I'd say it is also pretty certain that none of these seniors would say that what they aspire to be is a central planner, someone who could enact regulations that have the effect of doing things like from knocking a preschooler's lemonade stand out of business or controlling how wet we allowed to get per minute in the shower by way federally mandated flow restrictors.
All new showerhead flow rates in America, according to federal regulations, can't be more than 2.5 gallons per minute at a water pressure of 80 pounds per square inch.
But what the planners forgot to figure is that people can alter the length of their showers. Sp then what happens if regulated citizens compensate for less water per minute by extending their shower times? Simple -- the fix could be federal timers in the showerheads -- or webcam videos that monitors can watch in order to see if everyone is rubbing and scrubbing with sufficient speediness.
I also wouldn't expect any high school senior to say his goal is to occupy an IRS cubicle for decades in order to slog around adding thousands of new words to an already bloated tax code.
Still, there's no shortage of new people arriving in Washington to do just that, even though we already have too many words in the tax code, too much capital being drained to D.C. via taxes from the private sector, and too many rules, mandates and regulations that are obstructing economic growth and job creation.
The IRS code and associated tax regulations "passed the nine-million-word mark back in 2005," up 19 percent in verbiage over a decade earlier, recently reported Niall Ferguson, Harvard history professor, Oxford University senior research fellow, and senior fellow at the Hoover Institution at Stanford.

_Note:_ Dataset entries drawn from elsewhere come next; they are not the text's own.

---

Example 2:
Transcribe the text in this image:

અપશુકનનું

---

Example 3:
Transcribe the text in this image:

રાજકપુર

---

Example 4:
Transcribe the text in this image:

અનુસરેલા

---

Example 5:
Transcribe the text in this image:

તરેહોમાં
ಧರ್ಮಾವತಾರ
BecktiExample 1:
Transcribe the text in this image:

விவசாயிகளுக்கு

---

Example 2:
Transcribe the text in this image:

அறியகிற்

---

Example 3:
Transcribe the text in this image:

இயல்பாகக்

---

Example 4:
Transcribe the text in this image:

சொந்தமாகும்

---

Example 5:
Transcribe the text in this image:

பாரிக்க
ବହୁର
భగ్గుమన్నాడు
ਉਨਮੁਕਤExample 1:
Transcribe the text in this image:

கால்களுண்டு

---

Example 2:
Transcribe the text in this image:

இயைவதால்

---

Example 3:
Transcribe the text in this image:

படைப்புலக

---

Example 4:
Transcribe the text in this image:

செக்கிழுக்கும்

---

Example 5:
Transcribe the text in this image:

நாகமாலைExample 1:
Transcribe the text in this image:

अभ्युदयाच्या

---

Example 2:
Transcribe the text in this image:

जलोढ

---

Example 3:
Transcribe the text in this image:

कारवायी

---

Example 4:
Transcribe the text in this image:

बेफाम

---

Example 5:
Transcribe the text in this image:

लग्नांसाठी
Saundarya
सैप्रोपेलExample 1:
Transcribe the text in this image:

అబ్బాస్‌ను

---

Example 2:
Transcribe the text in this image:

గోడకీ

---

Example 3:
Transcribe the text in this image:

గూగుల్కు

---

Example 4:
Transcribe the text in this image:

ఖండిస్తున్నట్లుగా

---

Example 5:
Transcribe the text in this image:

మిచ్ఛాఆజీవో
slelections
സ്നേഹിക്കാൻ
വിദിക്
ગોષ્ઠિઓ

Similarly, the Federal Register, the official directory of regulations, "today runs to 78,961 pages," explained Ferguson. "Back in 1986 it was 44,812 pages."
Additionally, "4,062 new regulations" are in various stages of implementation, with "224 deemed to be 'economically significant,'" having economic impacts in excess of $100 million, reported Ferguson.

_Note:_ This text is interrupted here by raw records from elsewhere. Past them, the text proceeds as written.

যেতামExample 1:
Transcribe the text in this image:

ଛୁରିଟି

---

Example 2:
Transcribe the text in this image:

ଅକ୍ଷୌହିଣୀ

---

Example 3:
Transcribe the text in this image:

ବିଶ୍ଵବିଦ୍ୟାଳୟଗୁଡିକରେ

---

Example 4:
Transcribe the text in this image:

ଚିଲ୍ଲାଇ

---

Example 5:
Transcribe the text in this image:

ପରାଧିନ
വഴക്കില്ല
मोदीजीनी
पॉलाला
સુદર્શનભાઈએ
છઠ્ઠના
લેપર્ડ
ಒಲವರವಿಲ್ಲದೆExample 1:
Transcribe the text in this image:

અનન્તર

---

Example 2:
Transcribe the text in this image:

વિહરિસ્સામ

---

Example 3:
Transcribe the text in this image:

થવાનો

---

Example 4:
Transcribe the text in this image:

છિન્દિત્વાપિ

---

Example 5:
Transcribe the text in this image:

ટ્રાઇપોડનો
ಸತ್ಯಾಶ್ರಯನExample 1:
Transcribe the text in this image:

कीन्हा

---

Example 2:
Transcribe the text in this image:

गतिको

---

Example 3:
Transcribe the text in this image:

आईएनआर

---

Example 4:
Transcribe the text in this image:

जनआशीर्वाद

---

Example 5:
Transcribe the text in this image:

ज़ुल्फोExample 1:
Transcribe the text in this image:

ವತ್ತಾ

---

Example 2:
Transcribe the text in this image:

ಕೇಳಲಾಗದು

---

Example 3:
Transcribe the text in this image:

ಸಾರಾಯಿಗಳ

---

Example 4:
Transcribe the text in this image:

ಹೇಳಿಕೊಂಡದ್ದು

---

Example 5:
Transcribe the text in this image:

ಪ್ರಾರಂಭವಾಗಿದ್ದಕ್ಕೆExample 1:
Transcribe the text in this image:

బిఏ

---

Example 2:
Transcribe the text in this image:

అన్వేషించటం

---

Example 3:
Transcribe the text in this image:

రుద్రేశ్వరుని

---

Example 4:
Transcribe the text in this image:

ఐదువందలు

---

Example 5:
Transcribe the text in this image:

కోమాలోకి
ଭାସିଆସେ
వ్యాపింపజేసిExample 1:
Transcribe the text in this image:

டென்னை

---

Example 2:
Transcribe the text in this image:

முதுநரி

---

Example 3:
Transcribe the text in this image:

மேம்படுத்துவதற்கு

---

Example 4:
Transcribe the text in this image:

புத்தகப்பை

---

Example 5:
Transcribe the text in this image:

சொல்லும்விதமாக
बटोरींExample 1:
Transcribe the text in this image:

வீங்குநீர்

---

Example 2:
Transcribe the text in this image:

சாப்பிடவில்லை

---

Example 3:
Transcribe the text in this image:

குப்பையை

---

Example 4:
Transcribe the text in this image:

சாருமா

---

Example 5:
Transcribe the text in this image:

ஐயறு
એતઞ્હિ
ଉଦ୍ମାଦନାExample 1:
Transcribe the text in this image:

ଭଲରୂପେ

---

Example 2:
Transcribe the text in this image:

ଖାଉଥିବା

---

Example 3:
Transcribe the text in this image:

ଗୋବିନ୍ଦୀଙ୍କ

And coming next are the job-killing mandates in ObamaCare and the EPA's new Ozone Rule which will hit U.S. manufacturers with an estimated $90 billion in yearly costs.

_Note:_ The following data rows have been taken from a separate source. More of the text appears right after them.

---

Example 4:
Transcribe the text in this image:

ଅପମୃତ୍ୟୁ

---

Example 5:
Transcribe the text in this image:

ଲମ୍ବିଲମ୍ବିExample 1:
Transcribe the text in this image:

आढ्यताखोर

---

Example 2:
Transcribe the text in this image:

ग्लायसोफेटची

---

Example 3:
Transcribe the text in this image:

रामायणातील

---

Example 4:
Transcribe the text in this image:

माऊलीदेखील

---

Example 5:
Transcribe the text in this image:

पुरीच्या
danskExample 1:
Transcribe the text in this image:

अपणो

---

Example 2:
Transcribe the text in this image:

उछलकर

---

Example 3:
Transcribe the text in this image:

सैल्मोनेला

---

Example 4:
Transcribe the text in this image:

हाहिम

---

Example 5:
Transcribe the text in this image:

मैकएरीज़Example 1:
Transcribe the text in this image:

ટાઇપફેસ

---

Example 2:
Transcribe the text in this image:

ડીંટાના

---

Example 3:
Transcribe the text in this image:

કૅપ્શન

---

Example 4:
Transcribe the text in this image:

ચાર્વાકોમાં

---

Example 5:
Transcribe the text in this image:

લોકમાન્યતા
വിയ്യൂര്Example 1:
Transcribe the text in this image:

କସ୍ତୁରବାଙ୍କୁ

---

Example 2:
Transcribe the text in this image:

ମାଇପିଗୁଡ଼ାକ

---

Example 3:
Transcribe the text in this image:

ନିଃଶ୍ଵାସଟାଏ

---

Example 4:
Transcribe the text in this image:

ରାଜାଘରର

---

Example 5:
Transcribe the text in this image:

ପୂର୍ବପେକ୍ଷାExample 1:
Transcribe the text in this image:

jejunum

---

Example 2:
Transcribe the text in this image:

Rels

In a 2011 CNNMoney interview, Wesley Keegan, the young owner of TailGate Beer, explained how all this impacts Main Street.
"The bottom line," Keegan said, "is that it's easier to sell pot in this country than beer."
Keegan, 27, a former bartender and ocean lifeguard, started brewing beer as a hobby and turned it into a business in 2007.
In the CNN interview, Keegan pointed to the stumbling blocks the government puts in the path of entrepreneurship and job creation.
"Every state has different regulations," he said. "And we have to keep track of all of them. And that's not so easy because every day there are changes and announcements."
Continued Keegan: "Then there are taxes. We are taxed when we brew, when we ship, when we import, and when we export to different states. We are also taxed when we sell to distributors or retailers."
And if Keegan doesn't jump in exactly the prescribed manner through all the multiplying and changing government hoops? "And if we have a violation, we really pay for it," he explained. "Some of the fines are up to six figures."
Ralph R. Reiland is an associate professor of economics at Robert Morris University in Pittsburgh.